Poignancy


I turn 39 in a month and yet I still remember very clearly the day my classmates and I knew for sure we were going to graduate from high school. Our senior year was nothing short of challenging, rigorous and heartbreaking. But that is a whole other story.  Presently at 38, my youngest son Morgan, who is 11, is bigger than me. Garret now sleeps in his own bed. Although time is of a different form in our life, there are poignant points of contact between the "normal" world and ours. As my boys and I walk around our school for their daily exercise, the comings and goings of our students their age are accompanied by wistful thoughts that I’ve come to embrace. “Garret would have been Grade 8 now. Morgan in 5th grade.” I find myself going back and forth in time.

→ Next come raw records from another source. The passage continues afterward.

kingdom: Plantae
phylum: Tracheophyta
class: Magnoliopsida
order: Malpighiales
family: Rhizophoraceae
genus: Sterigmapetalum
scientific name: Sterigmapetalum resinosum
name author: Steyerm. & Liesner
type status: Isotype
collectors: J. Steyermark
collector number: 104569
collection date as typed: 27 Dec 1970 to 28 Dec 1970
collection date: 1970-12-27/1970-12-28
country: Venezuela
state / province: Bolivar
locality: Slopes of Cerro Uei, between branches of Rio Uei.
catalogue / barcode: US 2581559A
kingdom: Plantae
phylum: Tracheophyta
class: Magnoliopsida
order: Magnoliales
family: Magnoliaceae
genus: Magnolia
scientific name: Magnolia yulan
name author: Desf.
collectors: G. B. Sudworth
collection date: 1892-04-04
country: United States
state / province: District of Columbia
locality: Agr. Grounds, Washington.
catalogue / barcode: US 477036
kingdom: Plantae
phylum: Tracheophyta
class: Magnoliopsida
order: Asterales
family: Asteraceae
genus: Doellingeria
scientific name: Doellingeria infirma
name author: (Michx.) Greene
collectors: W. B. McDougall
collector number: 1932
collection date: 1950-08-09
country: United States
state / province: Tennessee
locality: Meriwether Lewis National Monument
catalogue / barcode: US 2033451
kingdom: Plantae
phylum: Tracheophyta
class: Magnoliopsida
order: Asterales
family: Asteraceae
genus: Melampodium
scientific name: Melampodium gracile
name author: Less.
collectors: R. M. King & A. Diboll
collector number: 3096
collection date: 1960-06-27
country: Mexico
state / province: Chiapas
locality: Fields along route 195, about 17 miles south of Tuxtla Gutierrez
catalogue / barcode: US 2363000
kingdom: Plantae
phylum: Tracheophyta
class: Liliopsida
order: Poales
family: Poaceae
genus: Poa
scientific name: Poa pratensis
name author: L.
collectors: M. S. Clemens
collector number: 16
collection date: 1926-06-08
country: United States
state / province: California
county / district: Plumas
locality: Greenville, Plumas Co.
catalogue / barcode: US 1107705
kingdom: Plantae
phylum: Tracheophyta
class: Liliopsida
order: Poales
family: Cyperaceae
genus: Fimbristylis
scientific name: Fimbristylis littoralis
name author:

During these moments of poignancy, questions come one after another. "Where am I in all this?" "Who am I?" "What is my purpose in this life?"



My meditation practice certainly grounds me in these times. I go back to the breath and sit with my warring mind. It always sounds so simple. But those in the practice know that nothing could be further from the truth. Somehow I know already how it all ends. But in the meantime, there is the transition. There are the numerous in-between transformations, the painful transmutations to reveal and heal one’s wounds.  Some might even say the end is not important. Perhaps they are right.



Time has wings. I am no longer on the cusp of high school graduation. Yet I flit here and there thinking about the future, revisiting what could have been amidst the present life I am living in. My boys continue to grow bigger. In a month I will turn a year older. 39. What does it all mean? What will this age, this year, this life mean? I clearly do not have answers. But I remember the words a friend said to me yesterday-- "Time has wings." The words quieted the usual ramblings of my thoughts only to generate a whole new series of ponderings. But in between such series, I find myself asking perhaps the most important question of all, “What am I grateful for today?”



I would like to believe that when all is said and done, it all ends in gratitude. And when this happens, then love will have prevailed. In the meantime, as time does, I land, fly and soar moment by moment, breath by breath, realizing that each one is a cusp in itself.




Comments

  1. I used to own more or less that same shoes you are wearing. Weird.